Actively Learning what makes a Discrete Sequence Valid
This addresses a key bottleneck in discrete generative models for researchers and practitioners, but it is incremental as it builds on existing active learning techniques.
The paper tackles the problem of generative deep learning models producing invalid discrete sequences by proposing a deep recurrent validator model that learns the probability of a partial sequence being the start of a valid full sequence, and demonstrates its ability to distinguish valid from invalid sequences on a synthetic dataset.

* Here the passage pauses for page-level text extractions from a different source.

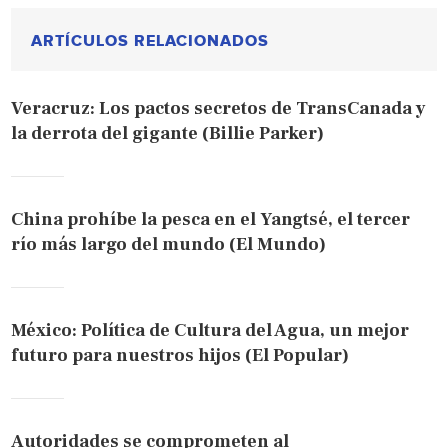
ARTÍCULOS RELACIONADOS
Veracruz: Los pactos secretos de TransCanada y
la derrota del gigante (Billie Parker)
China prohíbe la pesca en el Yangtsé, el tercer
río más largo del mundo (El Mundo)
México: Política de Cultura del Agua, un mejor
futuro para nuestros hijos (El Popular)
Autoridades se comprometen al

Deep learning techniques have been hugely successful for traditional supervised and unsupervised machine learning problems. In large part, these techniques solve continuous optimization problems. Recently however, discrete generative deep learning models have been successfully used to efficiently search high-dimensional discrete spaces. These methods work by representing discrete objects as sequences, for which powerful sequence-based deep models can be employed. Unfortunately, these techniques are significantly hindered by the fact that these generative models often produce invalid sequences. As a step towards solving this problem, we propose to learn a deep recurrent validator model. Given a partial sequence, our model learns the probability of that sequence occurring as the beginning of a full valid sequence. Thus this identifies valid versus invalid sequences and crucially it also provides insight about how individual sequence elements influence the validity of discrete objects. To learn this model we propose an approach inspired by seminal work in Bayesian active learning. On a synthetic dataset, we demonstrate the ability of our model to distinguish valid and invalid sequences. We believe this is a key step toward learning generative models that faithfully produce valid discrete objects.